- The names of 100 prisoners are placed in 100 wooden boxes, one name to a box, and the boxes are lined up on a table in a room.
- One by one, the prisoners are led into the room; each may look in at most 50 boxes, but must leave the room exactly as he found it and is permitted no further communication with the others.
- The prisoners have a chance to plot their strategy in advance, and they are going to need it, because unless every single prisoner finds his own name all will subsequently be executed.
Find a strategy for them which has probability of success (all prisoners' survival) exceeding 30%.
Comment: If each prisoner examines a random set of 50 boxes, their probability of survival is an unenviable $1 /2^{100} \approx 0.0000000000000000000000000000008 $. They could do worse—if they all look in the same 50 boxes, their chances drop to zero. 30% seems ridiculously out of reach—but yes, you heard the problem correctly.

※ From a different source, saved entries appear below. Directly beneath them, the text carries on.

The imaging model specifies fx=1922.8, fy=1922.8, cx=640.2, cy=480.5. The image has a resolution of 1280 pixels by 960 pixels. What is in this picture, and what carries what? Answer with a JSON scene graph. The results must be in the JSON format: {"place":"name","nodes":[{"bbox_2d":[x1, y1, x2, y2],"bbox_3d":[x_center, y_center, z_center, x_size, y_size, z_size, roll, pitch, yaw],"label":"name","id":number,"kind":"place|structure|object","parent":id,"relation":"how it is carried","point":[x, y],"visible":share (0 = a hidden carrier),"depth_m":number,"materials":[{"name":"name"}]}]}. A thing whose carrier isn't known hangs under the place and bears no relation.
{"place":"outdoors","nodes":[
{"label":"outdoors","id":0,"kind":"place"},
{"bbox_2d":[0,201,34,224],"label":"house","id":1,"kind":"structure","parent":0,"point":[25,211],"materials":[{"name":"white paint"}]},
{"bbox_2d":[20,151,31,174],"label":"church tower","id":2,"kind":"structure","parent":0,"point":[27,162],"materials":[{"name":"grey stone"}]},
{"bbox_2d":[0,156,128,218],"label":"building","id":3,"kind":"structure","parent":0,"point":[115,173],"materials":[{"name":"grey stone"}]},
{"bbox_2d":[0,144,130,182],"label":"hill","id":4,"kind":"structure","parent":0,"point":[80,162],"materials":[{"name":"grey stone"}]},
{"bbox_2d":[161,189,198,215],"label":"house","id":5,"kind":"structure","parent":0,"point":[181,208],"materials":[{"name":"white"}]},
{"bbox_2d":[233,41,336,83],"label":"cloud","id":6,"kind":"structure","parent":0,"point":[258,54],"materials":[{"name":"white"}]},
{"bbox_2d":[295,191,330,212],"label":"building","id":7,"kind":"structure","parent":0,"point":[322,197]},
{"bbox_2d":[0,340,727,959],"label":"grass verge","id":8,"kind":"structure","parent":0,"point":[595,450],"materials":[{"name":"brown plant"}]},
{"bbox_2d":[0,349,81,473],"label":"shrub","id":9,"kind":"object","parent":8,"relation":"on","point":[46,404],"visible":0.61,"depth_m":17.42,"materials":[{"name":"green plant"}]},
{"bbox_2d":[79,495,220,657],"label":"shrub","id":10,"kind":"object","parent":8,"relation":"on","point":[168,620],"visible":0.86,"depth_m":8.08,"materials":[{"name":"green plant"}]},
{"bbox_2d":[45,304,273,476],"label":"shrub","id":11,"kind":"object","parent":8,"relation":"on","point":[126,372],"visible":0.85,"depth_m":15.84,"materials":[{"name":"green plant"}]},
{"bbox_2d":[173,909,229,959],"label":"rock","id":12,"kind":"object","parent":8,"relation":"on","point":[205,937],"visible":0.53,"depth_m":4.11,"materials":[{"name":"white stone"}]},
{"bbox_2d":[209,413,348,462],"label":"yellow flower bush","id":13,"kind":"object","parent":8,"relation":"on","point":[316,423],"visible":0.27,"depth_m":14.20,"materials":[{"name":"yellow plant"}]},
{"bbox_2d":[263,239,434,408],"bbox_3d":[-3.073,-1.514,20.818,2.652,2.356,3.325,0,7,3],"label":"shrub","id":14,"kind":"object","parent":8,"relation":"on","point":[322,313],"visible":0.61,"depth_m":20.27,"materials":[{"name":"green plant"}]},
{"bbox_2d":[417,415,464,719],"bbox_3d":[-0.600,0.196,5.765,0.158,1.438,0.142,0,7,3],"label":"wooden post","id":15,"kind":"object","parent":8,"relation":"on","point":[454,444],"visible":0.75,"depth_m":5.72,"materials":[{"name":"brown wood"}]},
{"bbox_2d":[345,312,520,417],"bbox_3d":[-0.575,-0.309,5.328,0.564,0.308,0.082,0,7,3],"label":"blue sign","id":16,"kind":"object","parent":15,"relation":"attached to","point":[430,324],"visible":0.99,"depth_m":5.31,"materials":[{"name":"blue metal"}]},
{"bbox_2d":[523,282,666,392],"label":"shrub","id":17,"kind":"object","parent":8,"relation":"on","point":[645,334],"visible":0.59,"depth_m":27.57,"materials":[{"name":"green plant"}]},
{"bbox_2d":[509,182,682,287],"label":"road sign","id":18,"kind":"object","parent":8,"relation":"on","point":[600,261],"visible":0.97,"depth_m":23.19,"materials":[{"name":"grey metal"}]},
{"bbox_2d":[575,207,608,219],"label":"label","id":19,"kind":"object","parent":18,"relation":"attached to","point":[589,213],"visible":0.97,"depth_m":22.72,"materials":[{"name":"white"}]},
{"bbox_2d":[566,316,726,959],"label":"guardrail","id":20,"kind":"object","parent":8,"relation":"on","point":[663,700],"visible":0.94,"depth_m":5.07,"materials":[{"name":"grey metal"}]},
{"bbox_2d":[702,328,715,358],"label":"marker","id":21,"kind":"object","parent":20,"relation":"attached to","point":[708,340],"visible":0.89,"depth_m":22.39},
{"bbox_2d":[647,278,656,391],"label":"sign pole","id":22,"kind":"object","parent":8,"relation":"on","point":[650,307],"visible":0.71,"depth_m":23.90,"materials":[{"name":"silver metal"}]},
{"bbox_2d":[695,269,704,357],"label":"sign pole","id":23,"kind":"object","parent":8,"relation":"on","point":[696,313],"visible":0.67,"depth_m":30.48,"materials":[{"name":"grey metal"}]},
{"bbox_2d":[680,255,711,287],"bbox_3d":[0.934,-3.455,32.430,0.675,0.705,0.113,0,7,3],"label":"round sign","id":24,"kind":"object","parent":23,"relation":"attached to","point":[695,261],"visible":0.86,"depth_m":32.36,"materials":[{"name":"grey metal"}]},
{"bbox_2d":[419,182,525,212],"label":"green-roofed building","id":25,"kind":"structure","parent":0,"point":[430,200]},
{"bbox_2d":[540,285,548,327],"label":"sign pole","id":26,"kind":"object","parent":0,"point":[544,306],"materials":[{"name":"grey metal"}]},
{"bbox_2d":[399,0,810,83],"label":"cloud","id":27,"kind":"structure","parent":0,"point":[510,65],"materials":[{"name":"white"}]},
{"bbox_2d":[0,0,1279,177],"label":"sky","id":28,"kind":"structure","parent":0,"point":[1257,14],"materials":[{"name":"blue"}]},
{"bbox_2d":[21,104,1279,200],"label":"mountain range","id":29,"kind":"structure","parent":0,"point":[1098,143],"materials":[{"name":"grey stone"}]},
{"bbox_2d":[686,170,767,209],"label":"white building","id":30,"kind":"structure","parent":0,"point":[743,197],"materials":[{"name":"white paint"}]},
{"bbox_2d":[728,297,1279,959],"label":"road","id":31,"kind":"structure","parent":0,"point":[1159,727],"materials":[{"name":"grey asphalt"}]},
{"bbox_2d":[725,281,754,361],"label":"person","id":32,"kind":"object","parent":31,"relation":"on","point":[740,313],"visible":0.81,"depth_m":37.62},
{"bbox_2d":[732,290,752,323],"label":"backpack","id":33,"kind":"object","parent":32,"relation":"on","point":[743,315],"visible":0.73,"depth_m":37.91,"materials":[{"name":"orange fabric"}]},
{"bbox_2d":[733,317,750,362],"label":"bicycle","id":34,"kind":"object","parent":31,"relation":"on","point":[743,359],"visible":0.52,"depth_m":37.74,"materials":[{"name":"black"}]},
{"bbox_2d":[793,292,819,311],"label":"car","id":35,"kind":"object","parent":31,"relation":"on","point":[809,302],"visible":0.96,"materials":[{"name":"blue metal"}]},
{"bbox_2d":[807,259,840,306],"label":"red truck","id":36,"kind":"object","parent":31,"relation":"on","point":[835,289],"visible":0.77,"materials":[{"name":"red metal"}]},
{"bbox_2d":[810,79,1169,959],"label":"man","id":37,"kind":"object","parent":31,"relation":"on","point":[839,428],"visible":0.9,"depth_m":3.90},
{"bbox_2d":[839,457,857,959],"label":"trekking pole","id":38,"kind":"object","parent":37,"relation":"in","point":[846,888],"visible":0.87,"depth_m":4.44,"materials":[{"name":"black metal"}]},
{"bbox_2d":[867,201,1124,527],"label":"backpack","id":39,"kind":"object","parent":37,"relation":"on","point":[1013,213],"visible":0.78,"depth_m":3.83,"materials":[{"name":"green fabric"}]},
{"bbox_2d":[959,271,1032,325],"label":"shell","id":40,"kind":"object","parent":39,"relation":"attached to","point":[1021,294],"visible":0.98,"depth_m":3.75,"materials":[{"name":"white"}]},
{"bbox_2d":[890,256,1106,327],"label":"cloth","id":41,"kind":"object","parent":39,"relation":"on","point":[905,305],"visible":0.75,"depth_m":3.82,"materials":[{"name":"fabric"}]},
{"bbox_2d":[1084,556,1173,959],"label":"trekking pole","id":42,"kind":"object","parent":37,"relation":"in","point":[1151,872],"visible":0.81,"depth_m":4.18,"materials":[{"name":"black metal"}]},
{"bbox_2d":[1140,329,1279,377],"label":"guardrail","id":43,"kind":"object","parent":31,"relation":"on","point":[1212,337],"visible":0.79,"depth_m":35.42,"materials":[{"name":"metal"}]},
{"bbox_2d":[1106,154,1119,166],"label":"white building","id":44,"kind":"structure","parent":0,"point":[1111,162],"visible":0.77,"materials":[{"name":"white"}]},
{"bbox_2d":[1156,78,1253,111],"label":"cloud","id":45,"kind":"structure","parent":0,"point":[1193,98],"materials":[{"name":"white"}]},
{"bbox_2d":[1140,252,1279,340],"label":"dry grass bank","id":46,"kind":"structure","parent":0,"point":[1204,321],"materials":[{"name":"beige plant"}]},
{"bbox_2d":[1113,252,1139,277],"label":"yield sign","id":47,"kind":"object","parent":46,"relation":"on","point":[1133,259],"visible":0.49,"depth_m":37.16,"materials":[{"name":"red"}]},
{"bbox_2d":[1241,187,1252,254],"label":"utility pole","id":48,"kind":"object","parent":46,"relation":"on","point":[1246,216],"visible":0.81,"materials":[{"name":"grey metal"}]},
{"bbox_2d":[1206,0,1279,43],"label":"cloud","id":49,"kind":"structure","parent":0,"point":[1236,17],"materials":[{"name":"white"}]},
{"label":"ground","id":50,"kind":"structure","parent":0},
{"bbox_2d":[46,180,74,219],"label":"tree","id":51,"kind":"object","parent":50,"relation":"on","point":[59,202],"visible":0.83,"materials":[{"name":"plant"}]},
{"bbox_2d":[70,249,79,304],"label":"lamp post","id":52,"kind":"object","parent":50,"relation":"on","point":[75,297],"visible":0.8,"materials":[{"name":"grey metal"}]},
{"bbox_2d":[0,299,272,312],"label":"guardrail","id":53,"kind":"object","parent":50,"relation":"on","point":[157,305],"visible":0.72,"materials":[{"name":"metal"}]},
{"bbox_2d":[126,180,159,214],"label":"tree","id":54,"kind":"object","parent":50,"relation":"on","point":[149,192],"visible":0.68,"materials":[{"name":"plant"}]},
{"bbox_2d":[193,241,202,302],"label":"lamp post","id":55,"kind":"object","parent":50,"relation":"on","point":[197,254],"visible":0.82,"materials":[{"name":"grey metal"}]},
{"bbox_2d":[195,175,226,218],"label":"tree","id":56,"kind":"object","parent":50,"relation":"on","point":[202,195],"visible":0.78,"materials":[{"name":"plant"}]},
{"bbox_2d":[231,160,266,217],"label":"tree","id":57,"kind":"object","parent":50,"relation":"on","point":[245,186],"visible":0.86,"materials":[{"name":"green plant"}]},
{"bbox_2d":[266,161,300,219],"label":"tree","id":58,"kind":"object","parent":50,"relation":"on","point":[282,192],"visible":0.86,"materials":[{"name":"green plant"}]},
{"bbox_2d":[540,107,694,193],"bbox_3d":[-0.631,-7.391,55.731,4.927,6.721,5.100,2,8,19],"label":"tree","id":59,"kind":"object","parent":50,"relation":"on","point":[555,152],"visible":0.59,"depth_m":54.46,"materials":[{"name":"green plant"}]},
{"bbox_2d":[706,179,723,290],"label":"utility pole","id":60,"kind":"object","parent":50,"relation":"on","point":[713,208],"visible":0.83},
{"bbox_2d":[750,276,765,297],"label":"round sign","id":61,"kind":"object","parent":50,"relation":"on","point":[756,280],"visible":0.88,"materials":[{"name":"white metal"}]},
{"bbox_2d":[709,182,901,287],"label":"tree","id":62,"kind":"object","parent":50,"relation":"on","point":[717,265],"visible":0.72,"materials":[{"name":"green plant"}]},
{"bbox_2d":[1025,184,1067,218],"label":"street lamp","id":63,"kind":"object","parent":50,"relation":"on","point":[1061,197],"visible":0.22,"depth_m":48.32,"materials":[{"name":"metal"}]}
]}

This problem was sourced from the excellent, "Seven Puzzles You Think You Must Not Have Heard Correctly," (Note - link includes solutions!) Compiled by Peter Winkler
This is the hardest brainteaser that I've ever actually been able to solve. (Eventually, anyway - I spent my spare time for a couple of weeks on it, and at the time, even though I found the solution, I lacked the math skills to calculate the precise odds of the optimal solution working.) Can you explain the solution without too much mathematical background (less than what the linked solution assumes)?